Roger Scores D+ For Discovery Logo Design

Discovery came to Roger looking to redesign their global brand, beginning with a logo system and extending out to a new identity that would cross platforms, languages, and continents to reach some 220 countries. As a brand with a rich heritage, Discovery looked to update and modernize the logo while building on the equity of decades of brand recognition. With that, the goal of creating a novel approach to the D + Globe icon began. In its exploration, Roger found that the negative space created by the continents on a graphic globe was enough to balance the weight of the circle and allow it to read as the stem of the ‘D.’ Uniting the world of Discovery was incredibly important in the process, and with that, they wanted to be sure that the static mark reflected that. After some exploration of both abstract and more classic map projections of the globe, Roger landed on a traditional map layout, tweaked to live within the circular shape. Paired with bold typography, a new wordmark and icon were born.




Discovery’s goal is to present stories that make the world feel bigger with characters that bring it close to home. Bringing these stories to the forefront was the focus of the design team’s content-centric approach. They started with a simple shape, a customized mortise called the D-Frame. Derived from the curvature of the mark, this modular form showcased the versatility of the brand and adapted to serve essential functions across the network. Using the D-Frame, the team focused and framed footage, and created a diverse set of tools for adding branded elements to Discovery’s compelling visuals.

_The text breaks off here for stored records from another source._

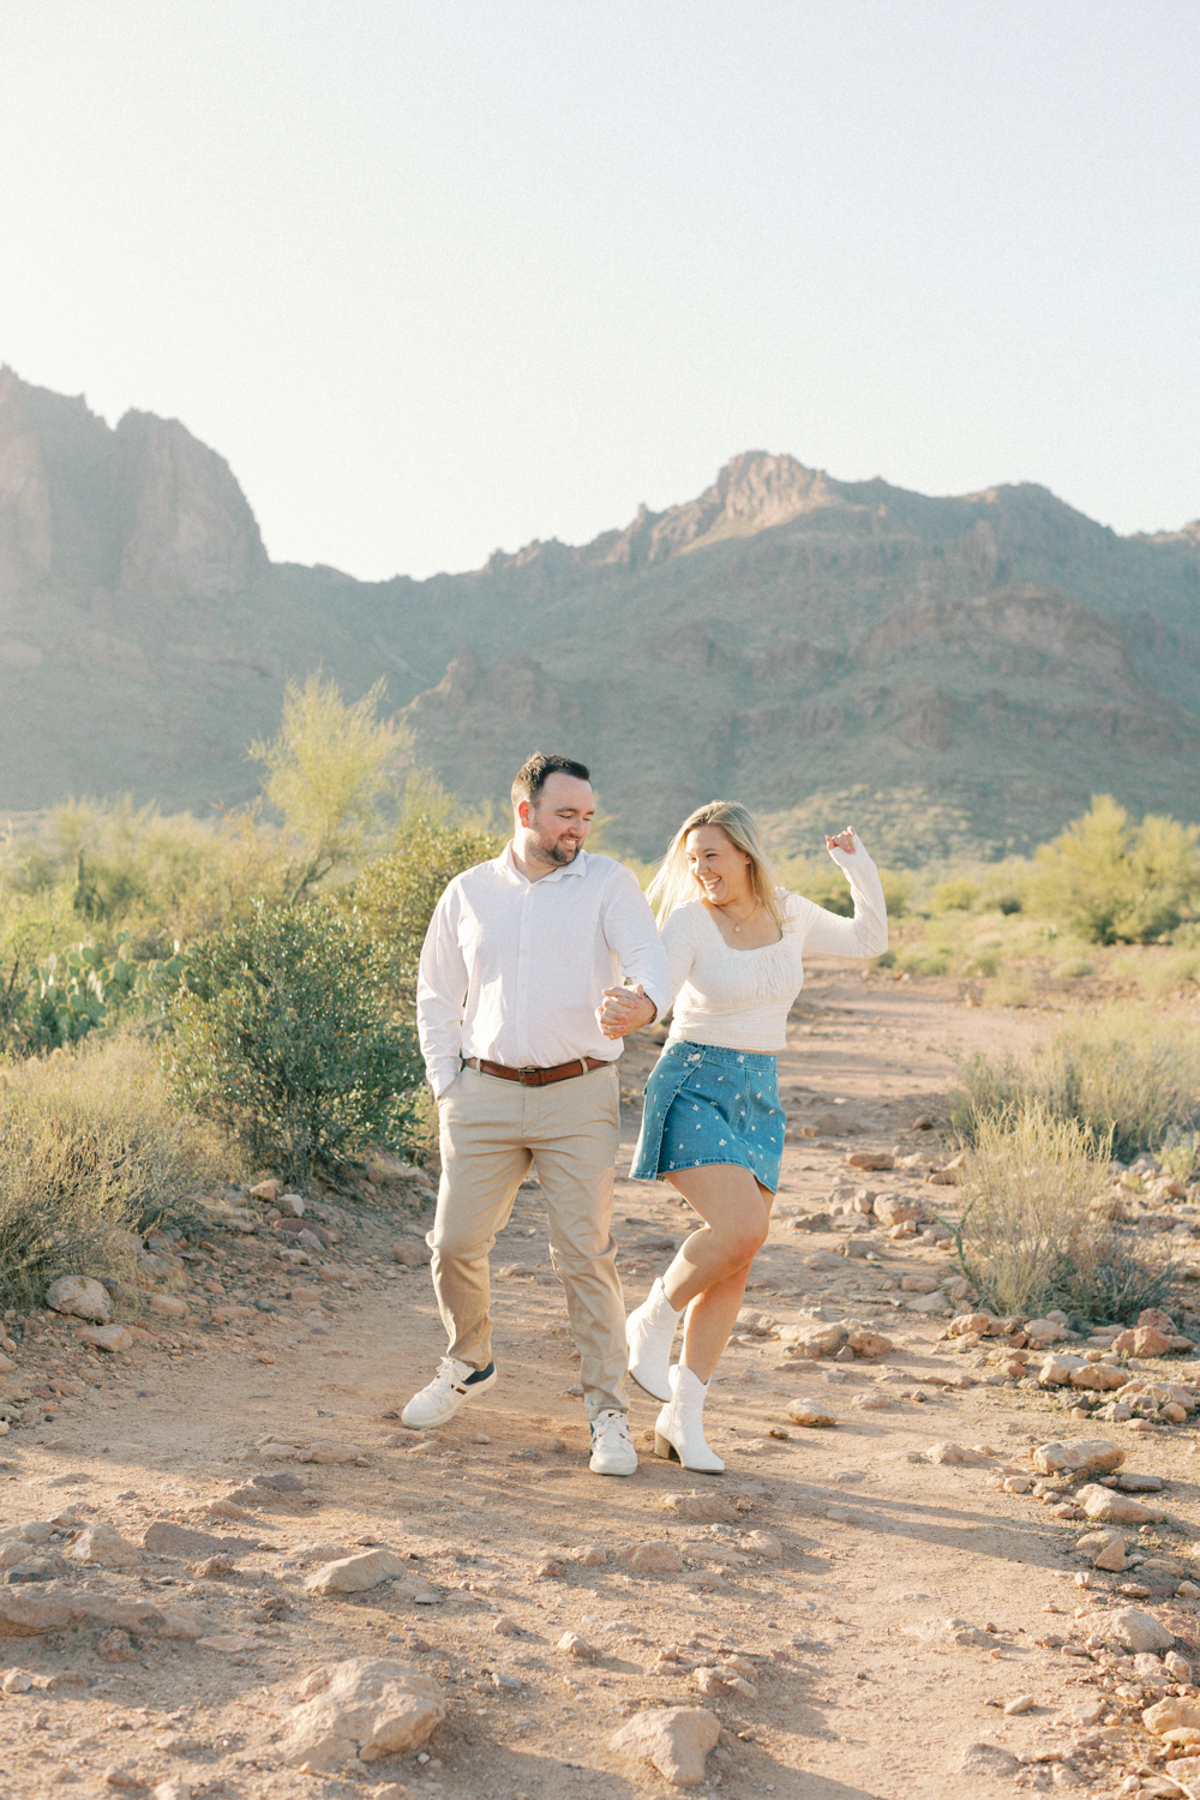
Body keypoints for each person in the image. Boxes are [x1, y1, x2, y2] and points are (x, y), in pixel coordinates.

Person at [406, 751, 672, 1477]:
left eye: (587, 817)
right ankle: (470, 1361)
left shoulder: (610, 883)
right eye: (566, 815)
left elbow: (650, 958)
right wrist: (445, 1084)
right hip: (482, 1093)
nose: (579, 829)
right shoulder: (467, 893)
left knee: (584, 1255)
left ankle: (608, 1412)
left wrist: (645, 1002)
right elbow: (436, 993)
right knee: (453, 1243)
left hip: (578, 1092)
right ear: (524, 811)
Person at [607, 801, 888, 1473]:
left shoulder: (789, 913)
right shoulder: (688, 922)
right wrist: (635, 1009)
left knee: (739, 1258)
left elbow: (869, 939)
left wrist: (858, 867)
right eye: (693, 857)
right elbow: (659, 996)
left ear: (745, 855)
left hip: (759, 1094)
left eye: (712, 855)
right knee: (738, 1229)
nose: (701, 869)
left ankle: (683, 1418)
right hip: (694, 1080)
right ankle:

For print and out-of-home, the D-Frame takes a back seat to show marketing, allowing custom visuals to be the hero.  To complement the on-air and out-of-home branding, Roger worked with Discovery’s digital team to extend the new brand into digital, social, and on-demand streaming. For brand-centric elements, the team gave the iconic ‘D’ its moment in the sun. Using the same language as the icon itself, Roger let aspects of the imagery finish the composition, framing them up with the ‘D’ shape.